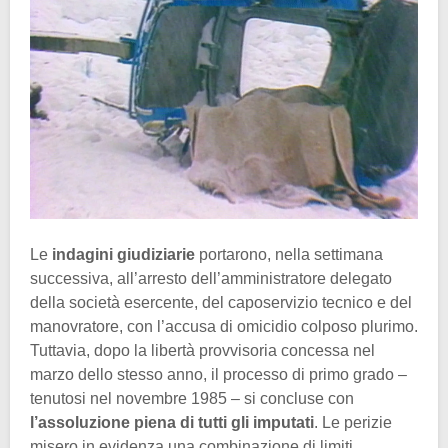
Le
indagini giudiziarie
portarono, nella settimana
successiva, all’arresto dell’amministratore delegato
della società esercente, del caposervizio tecnico e del
manovratore, con l’accusa di omicidio colposo plurimo.
Tuttavia, dopo la libertà provvisoria concessa nel
marzo dello stesso anno, il processo di primo grado –
tenutosi nel novembre 1985 – si concluse con
l’assoluzione piena di tutti gli imputati
. Le perizie
misero in evidenza una combinazione di limiti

○ ○ ○ ○

Task to complete »
Copy out the text of the records with "macchinista" substituted for "manovratore", keeping everything else unchanged and leaving out the pictures.

Finished exercise »
Le
indagini giudiziarie
portarono, nella settimana
successiva, all’arresto dell’amministratore delegato
della società esercente, del caposervizio tecnico e del
macchinista, con l’accusa di omicidio colposo plurimo.
Tuttavia, dopo la libertà provvisoria concessa nel
marzo dello stesso anno, il processo di primo grado –
tenutosi nel novembre 1985 – si concluse con
l’assoluzione piena di tutti gli imputati
. Le perizie
misero in evidenza una combinazione di limiti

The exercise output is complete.